Ist der Himmel voller Sterne, ist die Nacht voll Kälte gerne
Bauernregeln kennt jeder und werden auch gern zitiert, wenn der Wettermann im Fernsehen wieder einmal ein Tief ankündigt und man mit einem Ich-sag's-doch-immer-Gefühl mit der Fernbedienung von der Tagesschau tum Theaterstadt umschalten will.
Horst Malberg, seit 1970 Professor für Meteorologie und Klimatologie an der Freien Universität Berlin, Autor vieler Lehrbücher, nimmt sich nun der --- auf viele Jahrhunderte Wetterbeobachtung gründenden ---Bauernregeln an und beschreibt dem Leser verständlich, weshalb „Siehst du die Schwalben niedrig fliegen/wirst du Regenwetter kriegen ..." schon stimmt, „Eichen soll man weichen/ vor den Fichten soll man flüchten/ auch die Weiden soll man meiden/ doch Buchen sollst man suchen/ auch Linden solls man finden" geradezu lebensgefährlich ist.

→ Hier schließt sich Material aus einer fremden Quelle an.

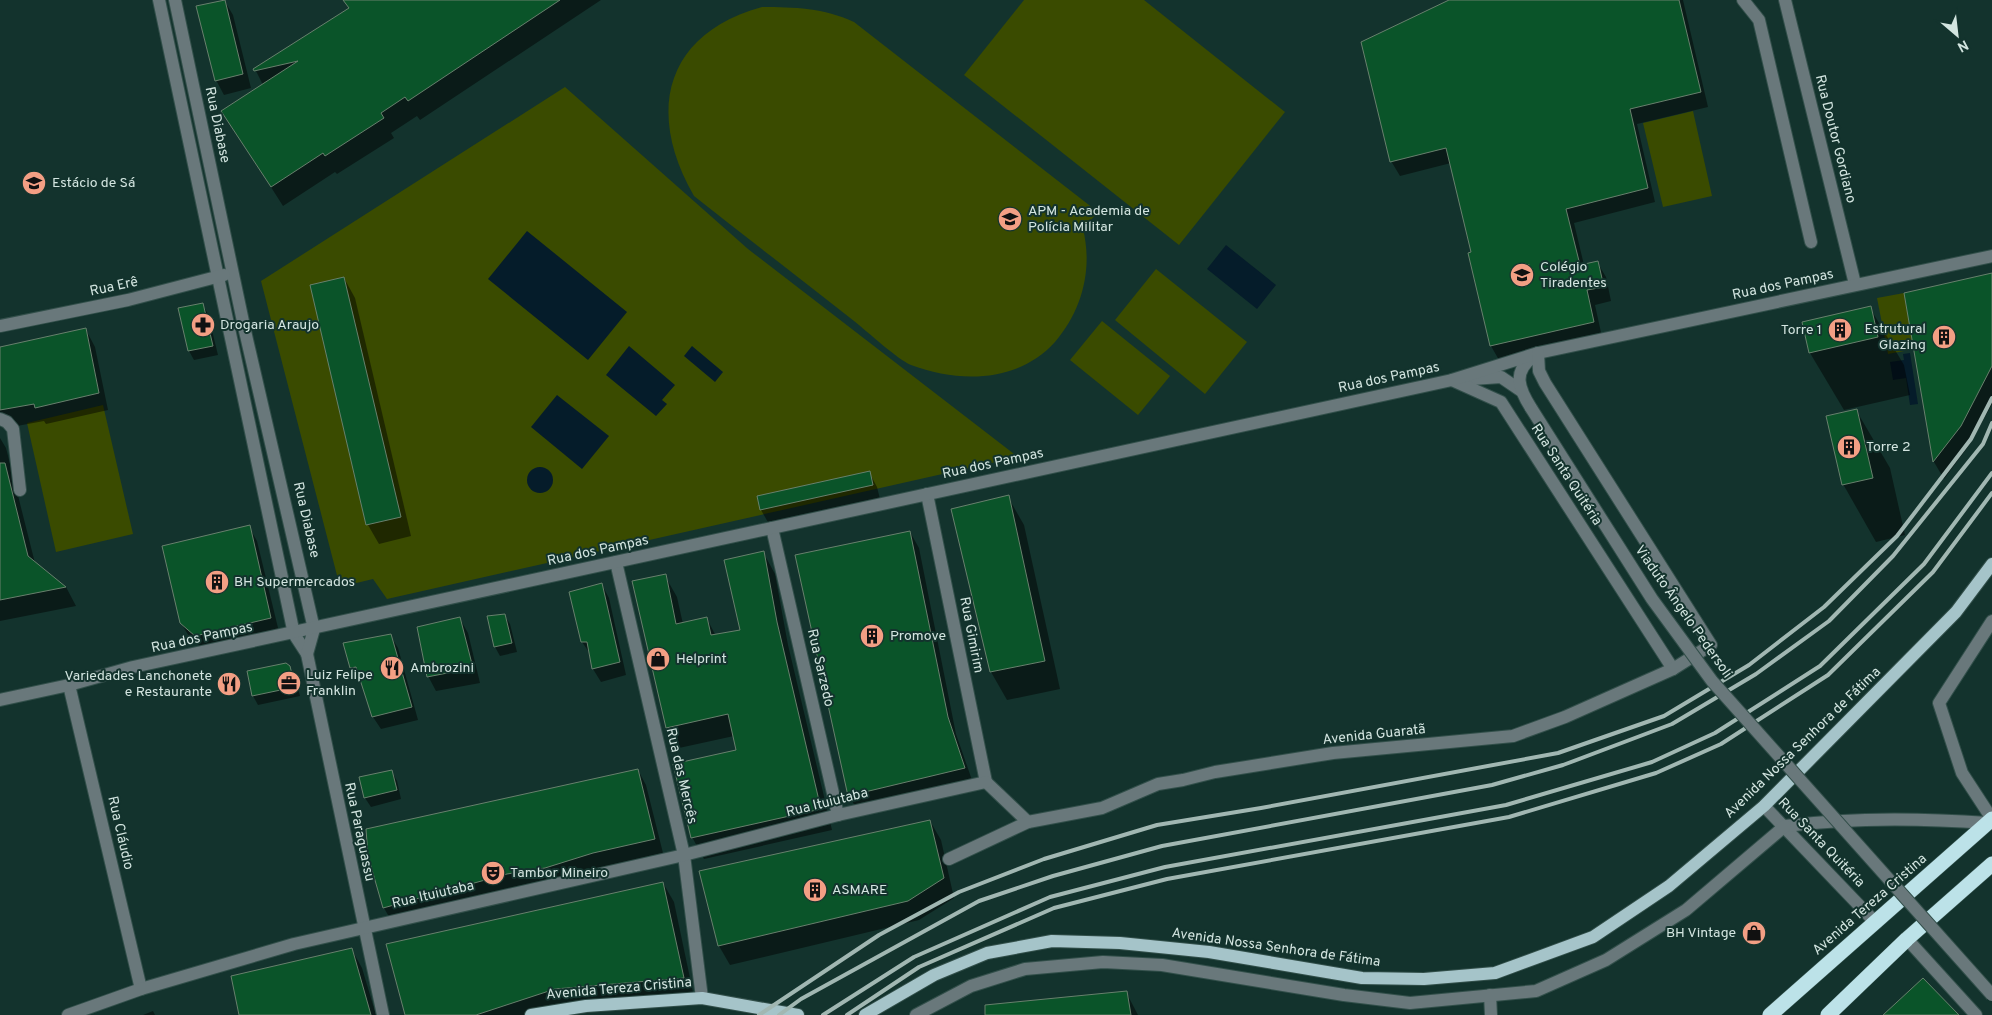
<svg xmlns="http://www.w3.org/2000/svg" width="1992" height="1015" font-family="Overpass,sans-serif">
<style>
.green{fill:#3a4b00}
.water{fill:#051c2a}
.shadow{fill:#0007}
.building{fill:#0a5429;stroke:#68806d}
.lines{fill:none;stroke-linecap:round;stroke-linejoin:round}
.minor-casing{stroke:#324f4a;stroke-width:14}
.major-casing{stroke:#324f4a;stroke-width:14}
.highway-casing{stroke:#324f4a;stroke-width:16}
.minor{stroke:#69787b;stroke-width:12}
.major{stroke:#a5c4c9;stroke-width:12}
.highway{stroke:#bce2e8;stroke-width:15}
.rail{stroke:#a1b7b2;stroke-width:4}
.minor-bridge-casing{stroke:#324f4a;stroke-width:14;stroke-linecap:butt}
.minor-bridge{stroke:#69787b;stroke-width:12}
.labels{text-anchor:middle;dominant-baseline:central;stroke-width:4;stroke-linejoin:round;paint-order:stroke}
.street-label{font-size:14px;fill:#d3e5e0;stroke:#13332d}
.poi-label{font-size:14px;fill:#d3e5e0;stroke:#13332d;text-anchor:start}
</style>
<rect width="100%" height="100%" fill="#13332d"/>
<g class="green">
<path d="M1024 0H1144L1285 112 1179 245 964 75Z"/>
<path d="M762 7C794 7 824 8 854 22L1098 212 1083 229C1093 269 1082 311 1055 342 1018 383 959 383 911 365 897 359 868 332 854 321 801 279 747 238 694 196 646 113 664 34 762 7Z"/>
<path d="M565 87 748 249 1018 457 387 599 373 579 340 587 261 281Z"/>
<path d="M1693 111 1712 196 1663 207 1643 123Z"/>
<path d="M1156 269 1247 342 1205 394 1115 320Z"/>
<path d="M1904 293 1915 349 1888 354 1877 298Z"/>
<path d="M1102 321 1170 376 1138 415 1070 360Z"/>
<path d="M103 405 133 534 56 552 27 423Z"/>
</g>
<g class="water">
<path d="M527 231 627 312 588 360 488 279Z"/>
<path d="M1226 245 1276 285 1257 309 1207 269Z"/>
<path d="M629 346 675 385 662 400 667 404 656 416 606 375Z"/>
<path d="M692 346 723 372 715 382 684 356Z"/>
<path d="M1910 353 1918 404 1910 405 1906 378 1893 380 1890 362 1904 360 1903 354Z"/>
<path d="M557 395 609 436 582 469 531 427Z"/>
<circle cx="540" cy="480" r="13"/>
</g>
<g class="shadow">
<path d="M224 0 233 15 251 88 224 95 216 80Z"/>
<path d="M344 0H601L420 120 417 116 391 133 394 138 337 174 335 172 283 206 223 112 263 85 255 69 350 9Z"/>
<path d="M1452 0H1683L1708 107 1637 124 1655 202 1574 223 1584 265 1597 262 1606 277 1611 301 1595 305 1602 337 1499 360 1491 346 1472 253 1451 163 1400 176 1391 161Z"/>
<path d="M1992 275V404L1970 444 1944 479 1934 462 1906 294Z"/>
<path d="M344 278 355 298 411 536 379 544 368 525 311 286Z"/>
<path d="M202 304 208 314 218 355 194 360 189 351Z"/>
<path d="M1870 308 1904 365 1910 395 1844 410 1810 353Z"/>
<path d="M86 330 95 347 108 410 46 424 44 421 6 428 0 418V348Z"/>
<path d="M1856 410 1890 468 1905 535 1876 542 1843 484Z"/>
<path d="M0 438 6 448 35 563 66 587 76 606 0 621Z"/>
<path d="M869 472 877 487 880 499 769 524 761 510 758 497Z"/>
<path d="M1008 497 1024 525 1060 689 1007 700 991 672Z"/>
<path d="M249 527 257 541 279 632 204 650 190 638 181 623Z"/>
<path d="M910 532 919 548 956 734 973 783 858 811 849 796 797 556Z"/>
<path d="M763 552 775 574 788 645 832 830 704 859 692 837 738 751 734 736 679 748 667 727 665 576 677 597 683 624 707 619 716 636 741 631Z"/>
<path d="M602 585 609 598 626 675 601 682 593 669 591 655 582 642Z"/>
<path d="M504 615 510 624 517 652 500 656 495 647 489 617Z"/>
<path d="M460 619 468 633 480 683 436 691 428 676Z"/>
<path d="M390 635 398 648 418 720 381 729 373 717 361 680H359L351 667Z"/>
<path d="M289 667 295 677 300 696 258 705 253 696 248 672Z"/>
<path d="M638 770 646 785 663 853 468 901 392 922 384 908Z"/>
<path d="M392 772 397 781 401 799 371 807 365 798Z"/>
<path d="M930 821 941 840 954 898 919 920 730 965 719 946 700 872Z"/>
<path d="M663 883 674 902 694 997 545 1015H407Z"/>
<path d="M352 950 362 968 376 1015H240Z"/>
<path d="M1126 992 1138 1015H997Z"/>
<path d="M153 1011 155 1015H143Z"/>
</g>
<g class="building">
<path d="M225 0 243 74 215 81 196 6Z"/>
<path d="M343 0H560L408 101 405 97 381 113 384 118 325 156 323 153 271 187 221 111 298 61 254 71 253 69 349 8Z"/>
<path d="M1449 0H1679L1701 92 1630 109 1648 188 1566 209 1580 265 1598 261 1604 287 1587 290 1594 322 1490 346 1468 253 1471 252 1446 148 1390 162 1361 42Z"/>
<path d="M1992 273V366L1961 426 1933 462 1904 293Z"/>
<path d="M344 277 401 517 366 525 310 285Z"/>
<path d="M203 303 213 346 188 351 178 308Z"/>
<path d="M1871 306 1878 337 1809 353 1802 322Z"/>
<path d="M86 328 99 393 35 408 34 404 0 410V347Z"/>
<path d="M1857 409 1873 478 1842 485 1826 416Z"/>
<path d="M0 463H5L28 556 66 587 0 600Z"/>
<path d="M870 471 873 485 760 510 757 496Z"/>
<path d="M1009 495 1045 661 990 672 951 509Z"/>
<path d="M250 525 271 618 195 636 180 623 162 546Z"/>
<path d="M910 531 948 717 965 768 848 796 795 555Z"/>
<path d="M764 551 777 622 821 809 691 838 673 764 736 750 728 714 666 728 632 581 666 574 676 624 707 617 711 635 740 630 724 560Z"/>
<path d="M602 583 620 662 592 669 587 642H581L569 592Z"/>
<path d="M505 614 512 643 494 647 487 616Z"/>
<path d="M460 617 473 668 427 677 417 627Z"/>
<path d="M391 634 412 707 372 717 356 667 350 668 343 643Z"/>
<path d="M286 663 290 666 295 687 252 696 247 671Z"/>
<path d="M638 769 655 839 593 853 545 868 507 874 383 908 368 856 366 829Z"/>
<path d="M392 770 397 790 364 798 359 777Z"/>
<path d="M930 820 944 878 908 901 718 946 699 871Z"/>
<path d="M663 882 684 978 555 989 476 1015H405L386 944Z"/>
<path d="M352 948 371 1015H239L231 976Z"/>
<path d="M1923 978 1959 1015H1883Z"/>
<path d="M1127 991 1131 1015H985V1005Z"/>
</g>
<g class="lines">
<g class="minor-casing">
<g id="minor">
<path d="M159 0 294 634 307 654 383 1015"/>
<path d="M175 0 245 331 314 629 307 654"/>
<path d="M1743 0 1759 20 1811 242"/>
<path d="M1785 0 1855 284"/>
<path d="M0 326 128 300 224 275"/>
<path d="M1472 379 1501 377 1520 390"/>
<path d="M1452 380 1501 402 1673 669"/>
<path d="M1531 408C1519 389 1512 372 1533 357"/>
<path d="M0 419 7 422 13 429 20 490"/>
<path d="M927 494 986 782"/>
<path d="M772 528 838 815"/>
<path d="M616 562 684 855 702 998"/>
<path d="M69 685 141 989"/>
<path d="M0 700 69 685 133 667 1452 380 1538 353 1992 256"/>
<path d="M986 782 1028 822"/>
<path d="M1764 806 1876 923"/>
<path d="M1992 819 1962 773 1939 703 1992 621"/>
<path d="M1785 826C1853 817 1920 818 1988 823"/>
<path d="M949 859 1028 822 1102 808 1158 784 1183 780 1215 772 1333 753 1513 736 1565 717 1673 669 1711 645 1545 383 1539 371 1538 353"/>
<path d="M1907 939 1976 1015"/>
<path d="M1490 995 1491 1015"/>
<path d="M68 1015 141 989 294 944 684 855 838 815 986 782"/>
<path d="M916 1015 971 986 1025 969 1103 962 1162 965 1344 995 1410 1003 1536 991 1606 960 1686 910 1785 826"/>
</g>
</g>
<g class="major-casing">
<g id="major">
<path d="M531 1015 586 1006 702 998 798 1015"/>
<path d="M865 1015 934 975 987 953 1052 941 1120 943 1209 952 1362 978 1424 979 1495 973 1593 937 1669 886 1764 806 1956 612 1992 564"/>
</g>
</g>
<g class="highway-casing">
<g id="highway">
<path d="M1770 1015 1992 819"/>
<path d="M1828 1015 1907 939 1992 864"/>
</g>
</g>
<use href="#minor" class="minor"/>
<use href="#major" class="major"/>
<use href="#highway" class="highway"/>
<g class="rail">
<path d="M759 1015 879 935 959 892 1044 859 1157 825 1261 808 1558 753 1664 716 1749 665 1824 607 1897 536 1971 439 1992 398"/>
<path d="M779 1015 801 999 979 901 1053 876 1162 846 1492 785 1563 765 1672 724 1756 674 1829 621 1893 556 1983 444 1992 423"/>
<path d="M823 1015 914 957 1050 897 1165 867 1506 805 1652 762 1715 733 1820 666 1924 564 1992 473"/>
<path d="M847 1015 919 967 1054 908 1167 879 1509 817 1656 773 1721 744 1828 675 1933 572 1992 493"/>
</g>
<g class="minor-bridge-casing">
<path id="minor-bridge" d="M1531 408 1652 599 1712 681 1992 995"/>
</g>
<use href="#minor-bridge" class="minor-bridge"/>
</g>
<defs>
<g id="university-disc" transform="scale(1.25)"><circle r="9.5" fill="#f39f84" stroke="#13332d"/><path d="M0-5L7-2L0 1L-7-2ZM-4 1L0 2.5L4 1V4Q0 6-4 4Z" fill="#111"/></g>
<g id="school-disc" transform="scale(1.25)"><circle r="9.5" fill="#f39f84" stroke="#13332d"/><path d="M0-5L7-2L0 1L-7-2ZM-4 1L0 2.5L4 1V4Q0 6-4 4Z" fill="#111"/></g>
<g id="pharmacy-disc" transform="scale(1.25)"><circle r="9.5" fill="#f39f84" stroke="#13332d"/><path d="M-2-6h4v4h4v4h-4v4h-4v-4h-4v-4h4Z" fill="#111"/></g>
<g id="building-disc" transform="scale(1.25)"><circle r="9.5" fill="#f39f84" stroke="#13332d"/><path d="M-4-6H4V6H1V3H-1V6H-4ZM-2.5-4.3h1.7v1.8h-1.7ZM.8-4.3h1.7v1.8H.8ZM-2.5-1h1.7V.8h-1.7ZM.8-1h1.7V.8H.8Z" fill="#111"/></g>
<g id="shop-disc" transform="scale(1.25)"><circle r="9.5" fill="#f39f84" stroke="#13332d"/><path d="M-5-2.5h2.3a2.7 3.5 0 0 1 5.4 0H5L5.5 6h-11ZM-1.5-2.5h3a1.5 2.3 0 0 0-3 0Z" fill="#111"/></g>
<g id="restaurant-disc" transform="scale(1.25)"><circle r="9.5" fill="#f39f84" stroke="#13332d"/><path d="M-5-6h1v4h1v-4h1v4h1v-4h1v5L-1.5 .5V6h-2V.5L-5-1ZM5-6V6H3V1.5H1.5Q1.5-4 5-6Z" fill="#111"/></g>
<g id="office-disc" transform="scale(1.25)"><circle r="9.5" fill="#f39f84" stroke="#13332d"/><path d="M-6-3h4V-5.5h4V-3h4V5H-6ZM-1-4.5V-3h2v-1.5ZM-6 0V1H6V0Z" fill="#111"/></g>
<g id="theatre-disc" transform="scale(1.25)"><circle r="9.5" fill="#f39f84" stroke="#13332d"/><path d="M-5-5.5Q0-4 5-5.5V0Q5 5 0 6Q-5 5-5 0ZM-3.3-2.5H-1v1.5H-3.3ZM1-2.5H3.3v1.5H1ZM-2.8 1Q0 5.5 2.8 1Z" fill="#111"/></g>
</defs>
<g fill-rule="evenodd">
<use href="#university-disc" x="34" y="183"/>
<use href="#school-disc" x="1010" y="219"/>
<use href="#school-disc" x="1522" y="275"/>
<use href="#pharmacy-disc" x="203" y="325"/>
<use href="#building-disc" x="1840" y="330"/>
<use href="#building-disc" x="1944" y="337"/>
<use href="#building-disc" x="1849" y="447"/>
<use href="#building-disc" x="217" y="582"/>
<use href="#building-disc" x="872" y="636"/>
<use href="#shop-disc" x="658" y="659"/>
<use href="#restaurant-disc" x="392" y="668"/>
<use href="#office-disc" x="289" y="683"/>
<use href="#restaurant-disc" x="229" y="684"/>
<use href="#theatre-disc" x="493" y="873"/>
<use href="#building-disc" x="815" y="890"/>
<use href="#shop-disc" x="1754" y="933"/>
</g>
<g class="labels">
<g class="street-label">
<text transform="translate(217 125) rotate(78)">Rua Diabase</text>
<text transform="translate(1835 139) rotate(76)">Rua Doutor Gordiano</text>
<text transform="translate(1783 285) rotate(-12)">Rua dos Pampas</text>
<text transform="translate(114 287) rotate(-12)">Rua Erê</text>
<text transform="translate(1389 378) rotate(-12)">Rua dos Pampas</text>
<text transform="translate(993 464) rotate(-12)">Rua dos Pampas</text>
<text transform="translate(1566 475) rotate(57)">Rua Santa Quitéria</text>
<text transform="translate(306 520) rotate(77)">Rua Diabase</text>
<text transform="translate(598 551) rotate(-12)">Rua dos Pampas</text>
<text transform="translate(1683 612) rotate(55)">Viaduto Ângelo Pedersoli</text>
<text transform="translate(971 635) rotate(79)">Rua Gimirim</text>
<text transform="translate(202 638) rotate(-12)">Rua dos Pampas</text>
<text transform="translate(820 668) rotate(77)">Rua Sarzedo</text>
<text transform="translate(1374 735) rotate(-6)">Avenida Guaratã</text>
<text transform="translate(1803 743) rotate(-44)">Avenida Nossa Senhora de Fátima</text>
<text transform="translate(681 776) rotate(77)">Rua das Mercês</text>
<text transform="translate(827 803) rotate(-14)">Rua Ituiutaba</text>
<text transform="translate(359 832) rotate(78)">Rua Paraguassu</text>
<text transform="translate(120 833) rotate(77)">Rua Cláudio</text>
<text transform="translate(1821 843) rotate(46)">Rua Santa Quitéria</text>
<text transform="translate(433 895) rotate(-13)">Rua Ituiutaba</text>
<text transform="translate(1870 905) rotate(-41)">Avenida Tereza Cristina</text>
<text transform="translate(1276 948) rotate(8)">Avenida Nossa Senhora de Fátima</text>
<text transform="translate(619 989) rotate(-5)">Avenida Tereza Cristina</text>
</g>
<g class="poi-label">
<text x="52" y="183">Estácio de Sá</text>
<text x="1028" y="211">APM - Academia de<tspan x="1028" dy="16">Polícia Militar</tspan></text>
<text x="1540" y="267">Colégio<tspan x="1540" dy="16">Tiradentes</tspan></text>
<text x="220" y="325">Drogaria Araujo</text>
<text x="1926" y="329" text-anchor="end">Estrutural<tspan x="1926" dy="16">Glazing</tspan></text>
<text x="1822" y="330" text-anchor="end">Torre 1</text>
<text x="1866" y="447">Torre 2</text>
<text x="234" y="582">BH Supermercados</text>
<text x="890" y="636">Promove</text>
<text x="676" y="659">Helprint</text>
<text x="410" y="668">Ambrozini</text>
<text x="306" y="675">Luiz Felipe<tspan x="306" dy="16">Franklin</tspan></text>
<text x="212" y="676" text-anchor="end">Variedades Lanchonete<tspan x="212" dy="16">e Restaurante</tspan></text>
<text x="510" y="873">Tambor Mineiro</text>
<text x="832" y="890">ASMARE</text>
<text x="1736" y="933" text-anchor="end">BH Vintage</text>
</g>
</g>
<g transform="translate(1957 35) rotate(152)" stroke="#13332d" stroke-width="4" paint-order="stroke">
<path d="M0-4L9 19L0 12L-9 19Z" fill="#d3e5e0"/>
<text y="-8" font-size="14" font-weight="bold" text-anchor="middle" fill="#d3e5e0">N</text>
</g>
</svg>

'Bauernregeln aus meteorologischer Sicht' ist nichts für Leser, deren meteorologisches Verständnis nur bis „der Wettermann vom Fernsehen hat doch keine Ahnung" reicht. Alle anderen bekommen ein gut verständliches und interessantes Buch, das durch einen umfangreichen Glossar abgerundet wird. (Dies ist eine "Amazon.de Campus"-Studentenrezension.)